Raw data:
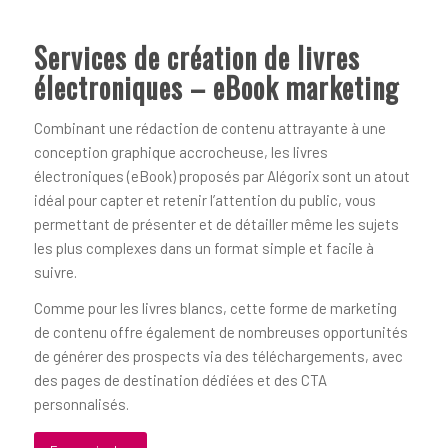
Services de création de livres
électroniques – eBook marketing
Combinant une rédaction de contenu attrayante à une
conception graphique accrocheuse, les livres
électroniques (eBook) proposés par Alégorix sont un atout
idéal pour capter et retenir l’attention du public, vous
permettant de présenter et de détailler même les sujets
les plus complexes dans un format simple et facile à
suivre.
Comme pour les livres blancs, cette forme de marketing
de contenu offre également de nombreuses opportunités
de générer des prospects via des téléchargements, avec
des pages de destination dédiées et des CTA
personnalisés.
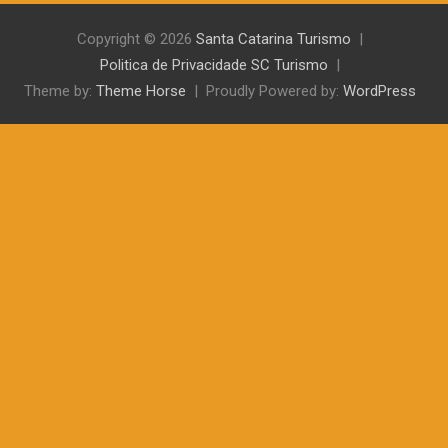
Copyright © 2026
Santa Catarina Turismo
Politica de Privacidade SC Turismo
Theme by:
Theme Horse
Proudly Powered by:
WordPress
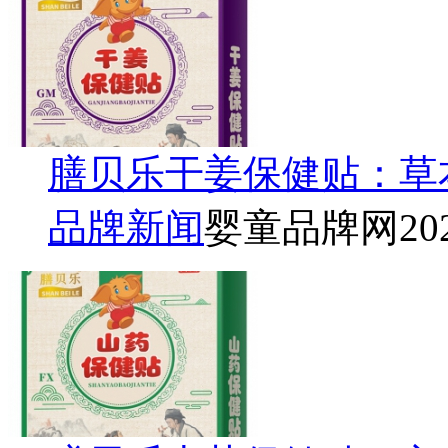
膳贝乐干姜保健贴：草
品牌新闻
婴童品牌网
20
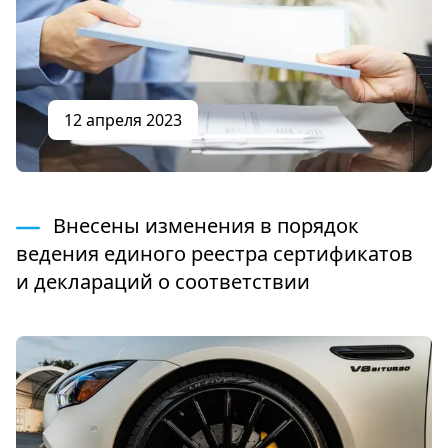
12 апреля 2023
Внесены изменения в порядок
ведения единого реестра сертификатов
и деклараций о соответствии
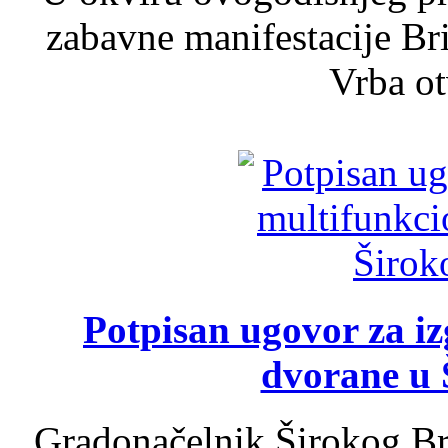
zabavne manifestacije Bri
Vrba ot
Potpisan ugovor za i
dvorane u 
Gradonačelnik Širokog Br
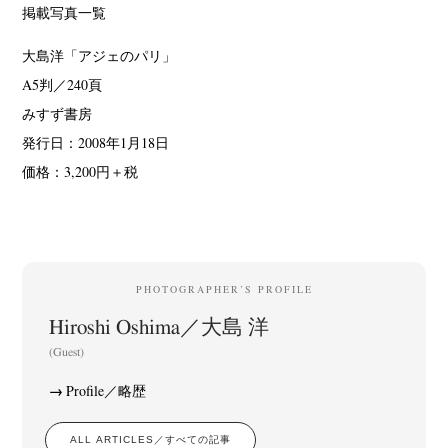
掲載写真一覧
大島洋「アジェのパリ」
A5判／240頁
みすず書房
発行日：2008年1月18日
価格：3,200円＋税
PHOTOGRAPHER’S PROFILE
Hiroshi Oshima／大島 洋
(Guest)
Profile／略歴
ALL ARTICLES／すべての記事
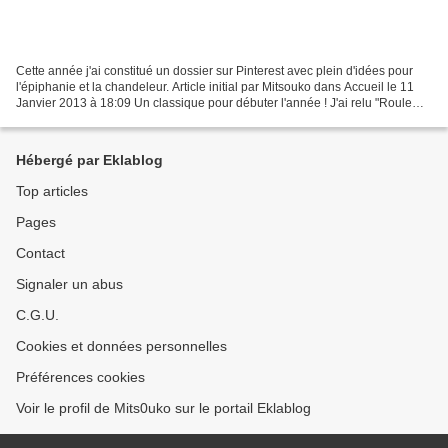
Cette année j'ai constitué un dossier sur Pinterest avec plein d'idées pour
l'épiphanie et la chandeleur. Article initial par Mitsouko dans Accueil le 11
Janvier 2013 à 18:09 Un classique pour débuter l'année ! J'ai relu "Roule
galette", pour le plus...
Hébergé par Eklablog
Top articles
Pages
Contact
Signaler un abus
C.G.U.
Cookies et données personnelles
Préférences cookies
Voir le profil de Mits0uko sur le portail Eklablog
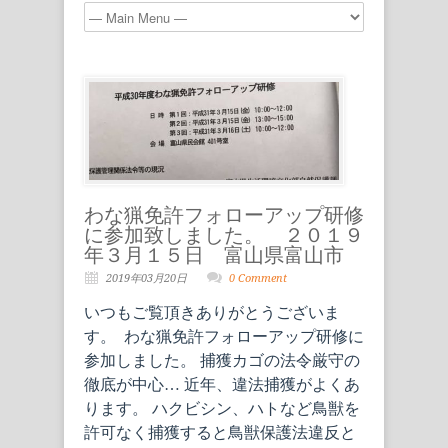
わな猟免許フォローアップ研修
に参加致しました。 ２０１９
年３月１５日 富山県富山市
2019年03月20日
0 Comment
いつもご覧頂きありがとうございま
す。 わな猟免許フォローアップ研修に
参加しました。 捕獲カゴの法令厳守の
徹底が中心… 近年、違法捕獲がよくあ
ります。 ハクビシン、ハトなど鳥獣を
許可なく捕獲すると鳥獣保護法違反と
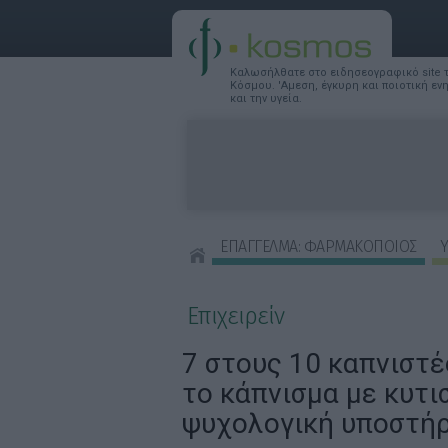
Καλωσήλθατε στο ειδησεογραφικό site
Κόσμου. 'Αμεση, έγκυρη και ποιοτική ε
και την υγεία.
ΕΠΑΓΓΕΛΜΑ: ΦΑΡΜΑΚΟΠΟΙΟΣ
Υ
ΣΥΜΒΟΥΛΕΣ ΟΜΟΡΦΙΑΣ
Επιχειρείν
7 στους 10 καπνιστέ
το κάπνισμα με κυτισ
ψυχολογική υποστήρ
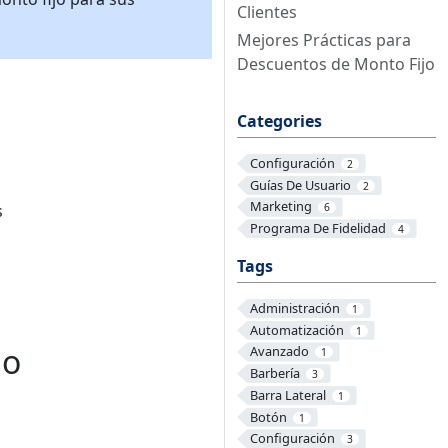
Clientes
Mejores Prácticas para
Descuentos de Monto Fijo
Categories
Configuración
2
Guías De Usuario
2
Marketing
s
6
Programa De Fidelidad
4
Tags
Administración
1
Automatización
1
jo
Avanzado
1
Barbería
3
Barra Lateral
1
Botón
1
Configuración
3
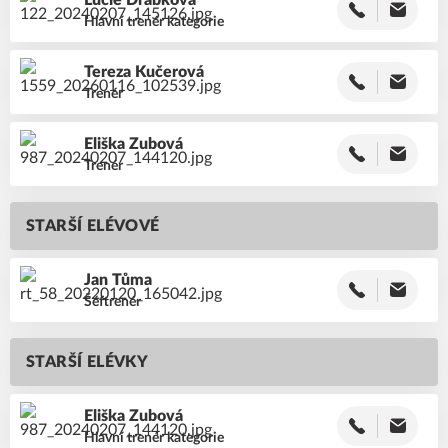
Lucie
Drábková
Hlavní trenér kategorie
Tereza
Kučerová
Trenér
Eliška
Zubová
Trenér
STARŠÍ ELÉVOVÉ
Jan
Tůma
Šéftrenér
STARŠÍ ELÉVKY
Eliška
Zubová
Hlavní trenér kategorie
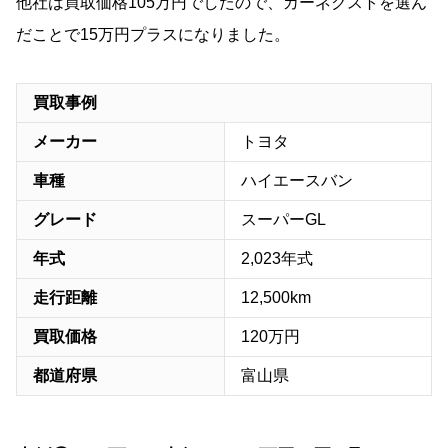
他社は買取価格105万円でしたので、カーネクストを選ん
だことで15万円プラスになりました。
買取事例
メーカー
トヨタ
車種
ハイエースバン
グレード
スーパーGL
年式
2,023年式
走行距離
12,500km
買取価格
120万円
都道府県
富山県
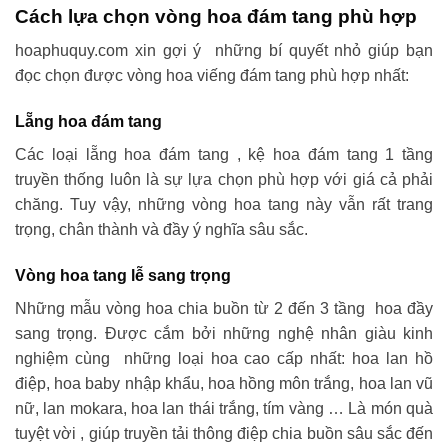
Cách lựa chọn vòng hoa đám tang phù hợp
hoaphuquy.com xin gợi ý những bí quyết nhỏ giúp bạn
đọc chọn được vòng hoa viếng đám tang phù hợp nhất:
Lẵng hoa đám tang
Các loại lẵng hoa đám tang , kệ hoa đám tang 1 tầng
truyền thống luôn là sự lựa chọn phù hợp với giá cả phải
chăng. Tuy vậy, những vòng hoa tang này vẫn rất trang
trọng, chân thành và đầy ý nghĩa sâu sắc.
Vòng hoa tang lễ sang trọng
Những mẫu vòng hoa chia buồn từ 2 đến 3 tầng hoa đầy
sang trọng. Được cắm bởi những nghệ nhân giàu kinh
nghiệm cùng những loại hoa cao cấp nhất: hoa lan hồ
điệp, hoa baby nhập khẩu, hoa hồng môn trắng, hoa lan vũ
nữ, lan mokara, hoa lan thái trắng, tím vàng … Là món quà
tuyệt vời , giúp truyền tải thông điệp chia buồn sâu sắc đến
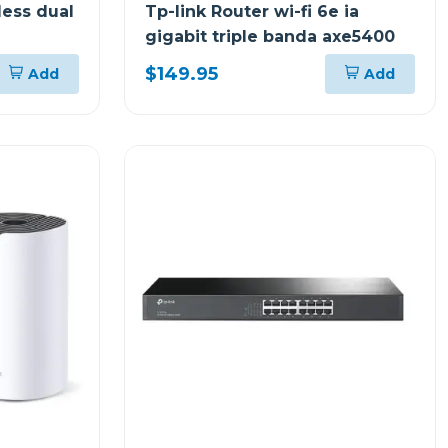
less dual
Tp-link Router wi-fi 6e ia
gigabit triple banda axe5400
$149.95
Add
Add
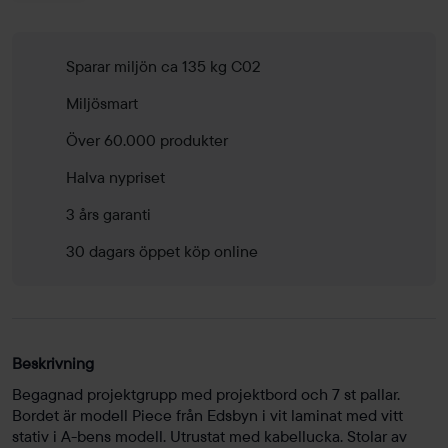
Sparar miljön ca 135 kg C02
Miljösmart
Över 60.000 produkter
Halva nypriset
3 års garanti
30 dagars öppet köp online
Beskrivning
Begagnad projektgrupp med projektbord och 7 st pallar.
Bordet är modell Piece från Edsbyn i vit laminat med vitt
stativ i A-bens modell. Utrustat med kabellucka. Stolar av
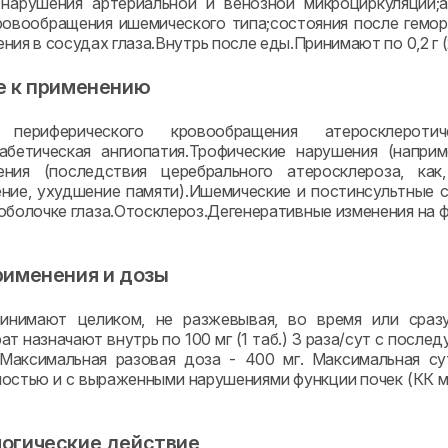
нарушения артериальной и венозной микроциркуляции;а
ровообращения ишемического типа;состояния после гемор
ия в сосудах глаза.Внутрь после еды.Принимают по 0,2 г (2
е к применению
 периферического кровообращения атеросклероти
абетическая ангиопатия.Трофические нарушения (наприм
ения (последствия церебрального атеросклероза, как
ние, ухудшение памяти).Ишемические и постинсультные 
оболочке глаза.Отосклероз.Дегенеративные изменения на ф
рименения и дозы
ринимают целиком, не разжевывая, во время или сраз
ат назначают внутрь по 100 мг (1 таб.) 3 раза/сут с пос
 Максимальная разовая доза - 400 мг. Максимальная су
остью и с выраженными нарушениями функции почек (КК м
огические действие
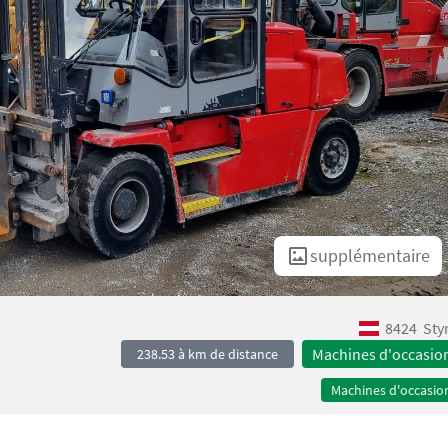
supplémentaire
8424
Sty
Machines d'occasio
238.53 à km de distance
Machines d'occasio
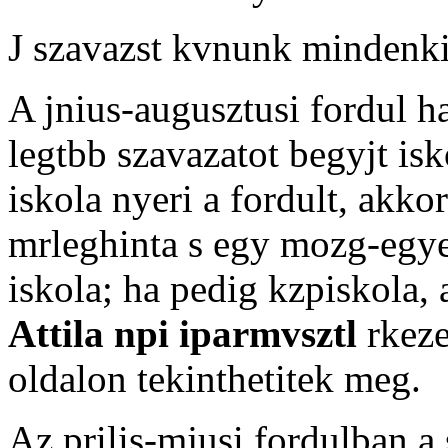
J szavazst kvnunk mindenk
A jnius-augusztusi fordul h
legtbb szavazatot begyjt is
iskola nyeri a fordult, akkor
mrleghinta s egy mozg-egye
iskola; ha pedig kzpiskola, 
Attila npi iparmvsztl
rkeze
oldalon tekinthetitek meg.
Az prilis-mjusi fordulban a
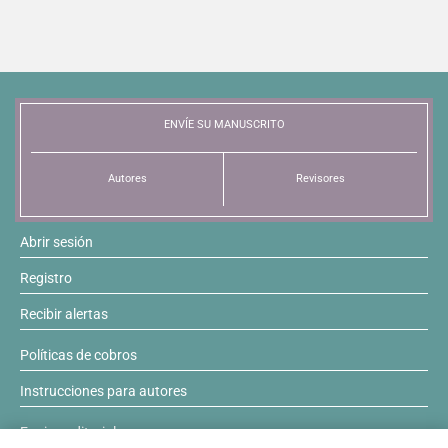
ENVÍE SU MANUSCRITO
Autores
Revisores
Abrir sesión
Registro
Recibir alertas
Políticas de cobros
Instrucciones para autores
Equipo editorial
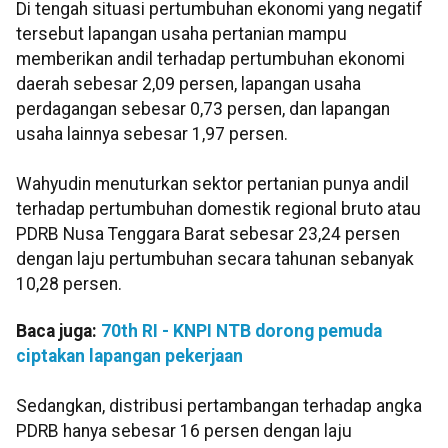
Di tengah situasi pertumbuhan ekonomi yang negatif
tersebut lapangan usaha pertanian mampu
memberikan andil terhadap pertumbuhan ekonomi
daerah sebesar 2,09 persen, lapangan usaha
perdagangan sebesar 0,73 persen, dan lapangan
usaha lainnya sebesar 1,97 persen.
Wahyudin menuturkan sektor pertanian punya andil
terhadap pertumbuhan domestik regional bruto atau
PDRB Nusa Tenggara Barat sebesar 23,24 persen
dengan laju pertumbuhan secara tahunan sebanyak
10,28 persen.
Baca juga:
70th RI - KNPI NTB dorong pemuda
ciptakan lapangan pekerjaan
Sedangkan, distribusi pertambangan terhadap angka
PDRB hanya sebesar 16 persen dengan laju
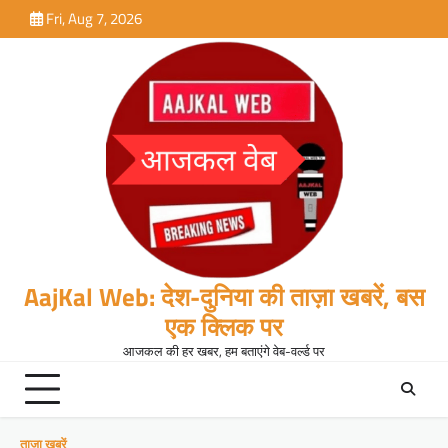
Skip
Fri, Aug 7, 2026
to
content
AajKal Web: देश-दुनिया की ताज़ा खबरें, बस
एक क्लिक पर
आजकल की हर खबर, हम बताएंगे वेब-वर्ल्ड पर
ताजा खबरें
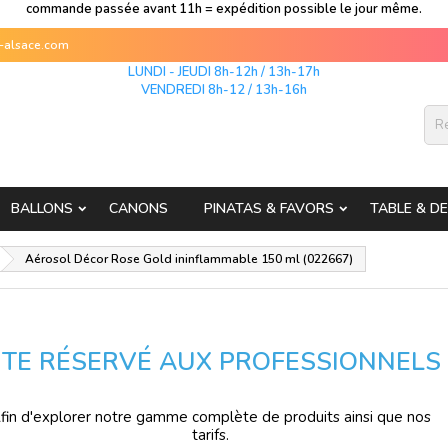
commande passée avant 11h = expédition possible le jour même.
s-alsace.com
LUNDI - JEUDI 8h-12h / 13h-17h
VENDREDI 8h-12 / 13h-16h
BALLONS
CANONS
PINATAS & FAVORS
TABLE & D
Aérosol Décor Rose Gold ininflammable 150 ml (022667)
ITE RÉSERVÉ AUX PROFESSIONNELS
fin d'explorer notre gamme complète de produits ainsi que nos
tarifs.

Instructions to follow:
Retype every line of text from the listing above without any changes, and leave the pictures out of your answer.

Exercise response:
Services de création de livres
électroniques – eBook marketing
Combinant une rédaction de contenu attrayante à une
conception graphique accrocheuse, les livres
électroniques (eBook) proposés par Alégorix sont un atout
idéal pour capter et retenir l’attention du public, vous
permettant de présenter et de détailler même les sujets
les plus complexes dans un format simple et facile à
suivre.
Comme pour les livres blancs, cette forme de marketing
de contenu offre également de nombreuses opportunités
de générer des prospects via des téléchargements, avec
des pages de destination dédiées et des CTA
personnalisés.
Copyright © 2026
Santa Catarina Turismo
Politica de Privacidade SC Turismo
Theme by:
Theme Horse
Proudly Powered by:
WordPress
膳贝乐干姜保健贴：草
品牌新闻
婴童品牌网
20
12 апреля 2023
Внесены изменения в порядок
ведения единого реестра сертификатов
и деклараций о соответствии
zabavne manifestacije Bri
Vrba ot
Potpisan ugovor za i
dvorane u 
Gradonačelnik Širokog Br
掲載写真一覧
大島洋「アジェのパリ」
A5判／240頁
みすず書房
発行日：2008年1月18日
価格：3,200円＋税
PHOTOGRAPHER’S PROFILE
Hiroshi Oshima／大島 洋
(Guest)
Profile／略歴
ALL ARTICLES／すべての記事
Cette année j'ai constitué un dossier sur Pinterest avec plein d'idées pour
l'épiphanie et la chandeleur. Article initial par Mitsouko dans Accueil le 11
Janvier 2013 à 18:09 Un classique pour débuter l'année ! J'ai relu "Roule
galette", pour le plus...
Hébergé par Eklablog
Top articles
Pages
Contact
Signaler un abus
C.G.U.
Cookies et données personnelles
Préférences cookies
Voir le profil de Mits0uko sur le portail Eklablog
わな猟免許フォローアップ研修
に参加致しました。 ２０１９
年３月１５日 富山県富山市
2019年03月20日
0 Comment
いつもご覧頂きありがとうございま
す。 わな猟免許フォローアップ研修に
参加しました。 捕獲カゴの法令厳守の
徹底が中心… 近年、違法捕獲がよくあ
ります。 ハクビシン、ハトなど鳥獣を
許可なく捕獲すると鳥獣保護法違反と
Καλωσήλθατε στο ειδησεογραφικό site
Κόσμου. 'Αμεση, έγκυρη και ποιοτική ε
και την υγεία.
ΕΠΑΓΓΕΛΜΑ: ΦΑΡΜΑΚΟΠΟΙΟΣ
Υ
ΣΥΜΒΟΥΛΕΣ ΟΜΟΡΦΙΑΣ
Επιχειρείν
7 στους 10 καπνιστέ
το κάπνισμα με κυτισ
ψυχολογική υποστήρ
Clientes
Mejores Prácticas para
Descuentos de Monto Fijo
Categories
Configuración
2
Guías De Usuario
2
Marketing
s
6
Programa De Fidelidad
4
Tags
Administración
1
Automatización
1
jo
Avanzado
1
Barbería
3
Barra Lateral
1
Botón
1
Configuración
3
Lucie
Drábková
Hlavní trenér kategorie
Tereza
Kučerová
Trenér
Eliška
Zubová
Trenér
STARŠÍ ELÉVOVÉ
Jan
Tůma
Šéftrenér
STARŠÍ ELÉVKY
Eliška
Zubová
Hlavní trenér kategorie
他社は買取価格105万円でしたので、カーネクストを選ん
だことで15万円プラスになりました。
買取事例
メーカー
トヨタ
車種
ハイエースバン
グレード
スーパーGL
年式
2,023年式
走行距離
12,500km
買取価格
120万円
都道府県
富山県
Cách lựa chọn vòng hoa đám tang phù hợp
hoaphuquy.com xin gợi ý những bí quyết nhỏ giúp bạn
đọc chọn được vòng hoa viếng đám tang phù hợp nhất:
Lẵng hoa đám tang
Các loại lẵng hoa đám tang , kệ hoa đám tang 1 tầng
truyền thống luôn là sự lựa chọn phù hợp với giá cả phải
chăng. Tuy vậy, những vòng hoa tang này vẫn rất trang
trọng, chân thành và đầy ý nghĩa sâu sắc.
Vòng hoa tang lễ sang trọng
Những mẫu vòng hoa chia buồn từ 2 đến 3 tầng hoa đầy
sang trọng. Được cắm bởi những nghệ nhân giàu kinh
nghiệm cùng những loại hoa cao cấp nhất: hoa lan hồ
điệp, hoa baby nhập khẩu, hoa hồng môn trắng, hoa lan vũ
nữ, lan mokara, hoa lan thái trắng, tím vàng … Là món quà
tuyệt vời , giúp truyền tải thông điệp chia buồn sâu sắc đến
less dual
Tp-link Router wi-fi 6e ia
gigabit triple banda axe5400
$149.95
Add
Add
Sparar miljön ca 135 kg C02
Miljösmart
Över 60.000 produkter
Halva nypriset
3 års garanti
30 dagars öppet köp online
Beskrivning
Begagnad projektgrupp med projektbord och 7 st pallar.
Bordet är modell Piece från Edsbyn i vit laminat med vitt
stativ i A-bens modell. Utrustat med kabellucka. Stolar av
нарушения артериальной и венозной микроциркуляции;а
ровообращения ишемического типа;состояния после гемор
ия в сосудах глаза.Внутрь после еды.Принимают по 0,2 г (2
е к применению
 периферического кровообращения атеросклероти
абетическая ангиопатия.Трофические нарушения (наприм
ения (последствия церебрального атеросклероза, как
ние, ухудшение памяти).Ишемические и постинсультные 
оболочке глаза.Отосклероз.Дегенеративные изменения на ф
рименения и дозы
ринимают целиком, не разжевывая, во время или сраз
ат назначают внутрь по 100 мг (1 таб.) 3 раза/сут с пос
 Максимальная разовая доза - 400 мг. Максимальная су
остью и с выраженными нарушениями функции почек (КК м
огические действие
supplémentaire
8424
Sty
Machines d'occasio
238.53 à km de distance
Machines d'occasio
J szavazst kvnunk mindenk
A jnius-augusztusi fordul h
legtbb szavazatot begyjt is
iskola nyeri a fordult, akkor
mrleghinta s egy mozg-egye
iskola; ha pedig kzpiskola, 
Attila npi iparmvsztl
rkeze
oldalon tekinthetitek meg.
Az prilis-mjusi fordulban a
ENVÍE SU MANUSCRITO
Autores
Revisores
Abrir sesión
Registro
Recibir alertas
Políticas de cobros
Instrucciones para autores
Equipo editorial
Di tengah situasi pertumbuhan ekonomi yang negatif
tersebut lapangan usaha pertanian mampu
memberikan andil terhadap pertumbuhan ekonomi
daerah sebesar 2,09 persen, lapangan usaha
perdagangan sebesar 0,73 persen, dan lapangan
usaha lainnya sebesar 1,97 persen.
Wahyudin menuturkan sektor pertanian punya andil
terhadap pertumbuhan domestik regional bruto atau
PDRB Nusa Tenggara Barat sebesar 23,24 persen
dengan laju pertumbuhan secara tahunan sebanyak
10,28 persen.
Baca juga:
70th RI - KNPI NTB dorong pemuda
ciptakan lapangan pekerjaan
Sedangkan, distribusi pertambangan terhadap angka
PDRB hanya sebesar 16 persen dengan laju
Skip
Fri, Aug 7, 2026
to
content
AajKal Web: देश-दुनिया की ताज़ा खबरें, बस
एक क्लिक पर
आजकल की हर खबर, हम बताएंगे वेब-वर्ल्ड पर
ताजा खबरें
commande passée avant 11h = expédition possible le jour même.
s-alsace.com
LUNDI - JEUDI 8h-12h / 13h-17h
VENDREDI 8h-12 / 13h-16h
BALLONS
CANONS
PINATAS & FAVORS
TABLE & D
Aérosol Décor Rose Gold ininflammable 150 ml (022667)
ITE RÉSERVÉ AUX PROFESSIONNELS
fin d'explorer notre gamme complète de produits ainsi que nos
tarifs.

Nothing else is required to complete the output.